Allowing the yuan to float freely like the dollar and other major currencies “will give them more monetary policy independence, it will reduce the overdependence of their economy on exports” and will allow China to assume a greater leadership role in global economic deliberations, he said.

Mr. Bernanke said the U.S. is having difficulty adjusting to the rise of China as a major economic power, just as it had trouble adjusting to the rise of Japan and the “Asian tigers” in previous decades.

While the ascendance of these Asian powers raises conflicts and tensions, it also presents immense opportunities for expanding trade and enriching the U.S. and global economies, he said.
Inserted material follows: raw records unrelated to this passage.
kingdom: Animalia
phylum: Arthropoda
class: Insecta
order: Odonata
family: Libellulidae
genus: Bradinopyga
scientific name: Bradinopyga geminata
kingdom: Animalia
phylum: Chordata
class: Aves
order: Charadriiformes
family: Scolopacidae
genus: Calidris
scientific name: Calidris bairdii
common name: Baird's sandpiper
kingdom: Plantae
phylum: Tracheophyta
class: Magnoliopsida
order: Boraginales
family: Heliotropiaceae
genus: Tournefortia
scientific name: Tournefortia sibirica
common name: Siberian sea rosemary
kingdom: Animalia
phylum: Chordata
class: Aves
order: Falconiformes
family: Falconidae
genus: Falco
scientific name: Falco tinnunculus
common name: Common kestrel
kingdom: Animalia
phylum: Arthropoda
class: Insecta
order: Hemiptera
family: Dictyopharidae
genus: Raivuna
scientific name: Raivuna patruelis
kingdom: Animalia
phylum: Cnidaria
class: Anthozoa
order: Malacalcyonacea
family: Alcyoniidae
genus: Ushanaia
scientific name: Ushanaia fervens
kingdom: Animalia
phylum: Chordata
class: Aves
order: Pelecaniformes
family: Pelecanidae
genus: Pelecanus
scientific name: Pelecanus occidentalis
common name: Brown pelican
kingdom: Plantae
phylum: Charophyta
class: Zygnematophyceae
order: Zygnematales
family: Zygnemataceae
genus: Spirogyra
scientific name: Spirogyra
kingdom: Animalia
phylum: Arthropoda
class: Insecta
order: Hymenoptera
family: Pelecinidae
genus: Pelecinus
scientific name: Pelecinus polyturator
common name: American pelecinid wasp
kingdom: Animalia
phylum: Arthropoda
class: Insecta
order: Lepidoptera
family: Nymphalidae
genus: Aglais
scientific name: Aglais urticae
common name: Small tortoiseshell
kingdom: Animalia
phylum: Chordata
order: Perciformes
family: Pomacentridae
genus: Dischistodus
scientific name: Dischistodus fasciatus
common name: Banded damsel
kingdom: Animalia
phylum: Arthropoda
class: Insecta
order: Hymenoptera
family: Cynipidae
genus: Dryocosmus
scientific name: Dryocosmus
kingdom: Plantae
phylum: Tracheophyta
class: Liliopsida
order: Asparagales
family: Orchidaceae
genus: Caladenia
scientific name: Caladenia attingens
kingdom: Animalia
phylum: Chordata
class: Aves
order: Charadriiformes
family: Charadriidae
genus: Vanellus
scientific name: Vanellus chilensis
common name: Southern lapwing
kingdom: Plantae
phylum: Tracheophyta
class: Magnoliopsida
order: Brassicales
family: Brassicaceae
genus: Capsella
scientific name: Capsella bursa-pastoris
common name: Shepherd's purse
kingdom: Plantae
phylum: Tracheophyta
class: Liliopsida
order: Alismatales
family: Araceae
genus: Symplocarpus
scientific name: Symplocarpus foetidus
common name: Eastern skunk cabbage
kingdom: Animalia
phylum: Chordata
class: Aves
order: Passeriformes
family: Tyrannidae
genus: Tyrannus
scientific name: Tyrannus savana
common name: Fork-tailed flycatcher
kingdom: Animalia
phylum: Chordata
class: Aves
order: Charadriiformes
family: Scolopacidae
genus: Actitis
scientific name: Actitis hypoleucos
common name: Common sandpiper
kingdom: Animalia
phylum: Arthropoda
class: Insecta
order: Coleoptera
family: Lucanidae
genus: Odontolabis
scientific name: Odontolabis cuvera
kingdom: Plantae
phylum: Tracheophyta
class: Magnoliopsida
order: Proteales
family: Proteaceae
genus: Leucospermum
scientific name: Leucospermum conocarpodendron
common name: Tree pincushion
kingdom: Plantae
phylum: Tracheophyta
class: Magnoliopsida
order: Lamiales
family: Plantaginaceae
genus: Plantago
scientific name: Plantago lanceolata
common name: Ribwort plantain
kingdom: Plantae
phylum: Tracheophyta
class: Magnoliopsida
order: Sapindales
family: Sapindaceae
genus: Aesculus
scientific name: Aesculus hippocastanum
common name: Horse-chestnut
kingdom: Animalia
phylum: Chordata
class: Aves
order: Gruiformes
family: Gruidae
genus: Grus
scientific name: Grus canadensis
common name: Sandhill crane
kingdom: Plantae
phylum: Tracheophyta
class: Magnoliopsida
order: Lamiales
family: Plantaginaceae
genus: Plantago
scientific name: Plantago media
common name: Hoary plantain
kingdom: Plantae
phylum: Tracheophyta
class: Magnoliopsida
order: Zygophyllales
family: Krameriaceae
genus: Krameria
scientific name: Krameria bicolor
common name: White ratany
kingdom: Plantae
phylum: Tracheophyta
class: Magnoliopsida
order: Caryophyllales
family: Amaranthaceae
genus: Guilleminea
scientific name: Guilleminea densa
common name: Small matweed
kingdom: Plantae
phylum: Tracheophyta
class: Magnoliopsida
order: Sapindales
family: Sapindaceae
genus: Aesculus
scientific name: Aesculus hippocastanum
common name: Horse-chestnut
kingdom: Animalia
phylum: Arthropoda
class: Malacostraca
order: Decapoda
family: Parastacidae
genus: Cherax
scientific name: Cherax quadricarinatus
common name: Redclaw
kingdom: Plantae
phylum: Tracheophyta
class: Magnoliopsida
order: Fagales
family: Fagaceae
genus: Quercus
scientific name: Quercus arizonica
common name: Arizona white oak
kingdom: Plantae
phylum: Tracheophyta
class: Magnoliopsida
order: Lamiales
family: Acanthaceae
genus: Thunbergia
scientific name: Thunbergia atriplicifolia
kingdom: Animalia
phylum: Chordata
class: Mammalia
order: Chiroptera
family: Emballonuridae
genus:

Sen. Charles E. Schumer, New York Democrat, asked the newly installed Fed chief for advice on how to handle the increasingly hot-button conflict with China, which many on Wall Street fear will degenerate into a trade war in Congress.

Mr. Schumer said he realizes his legislation to slap 27.5 percent tariffs on all Chinese imports if it does not significantly revalue its currency, though popular in Congress, is not the best course of action as it would hurt both China and U.S. consumers.

China says it will not take action if it is threatened or bullied, but it also refuses to act on its own, he said, leaving Congress with little recourse.

“I appreciate your frustration, senator,” said Mr. Bernanke, but he cautioned that Congress and the Bush administration can do little more than keep using “persuasion” and offering technical assistance so China can move more quickly toward changing its currency regime.

While China has been one of the principal engines driving up the U.S. trade deficit, it also has become a top source of financing for the deficit, as it regularly recycles much of its export earnings by purchasing U.S. Treasury bonds and other assets.

Lawmakers questioned whether that doesn’t give China inordinate power over U.S. finances, and asked what would happen if China decided to withdraw its money and stop financing the U.S. deficits.

Mr. Bernanke said he does not believe China will do so, because that would not be in its economic interest. But he said if it does withdraw its money, the U.S. would be able to find other ways of financing the deficits.

While cautioning against a retrenchment on trade, Mr. Bernanke was not as forceful as his predecessor, Alan Greenspan, in warning Congress about the dangers of protectionism.

The popularity of the Schumer bill, which passed the Senate overwhelmingly in a vote last year, has raised fears among businesses and analysts because of its potential to touch off a trade war.

To pre-empt retaliatory action in Congress, the Bush administration moved earlier this week to step up enforcement of intellectual property rights and other U.S. trade grievances against China.

Treasury Secretary John W. Snow also has been testing the waters to see how the financial markets would react if he cited China for illegally manipulating its currency under a provision of U.S. law.

The move could be counterproductive if it triggered a run on the dollar that plunged the U.S. into a self-made financial crisis.

Any designation by Treasury before an April 15 deadline would be intended to trigger negotiations between the U.S. and China to prevent more serious trade sanctions from being imposed.

Mr. Snow, during a tour of the Chicago Mercantile Exchange yesterday, expressed dissatisfaction with China’s limited move in July to revalue the yuan.

In a one-time action, China allowed the yuan to rise 2.1 percent against the dollar. Since then, the Chinese currency has moved up less than 1 percent.

“It’s clear that China has not been as flexible as they need to be and they have not lived up to what they said they would do,” Mr. Snow told Bloomberg News. “We’re not satisfied and we want to see them move.”

China’s currency “should be where the market would take it,” he said. “We know they can’t go to a fully flexible arrangement instantly tomorrow, but they can get on a path to it and that’s what we want to see them do.”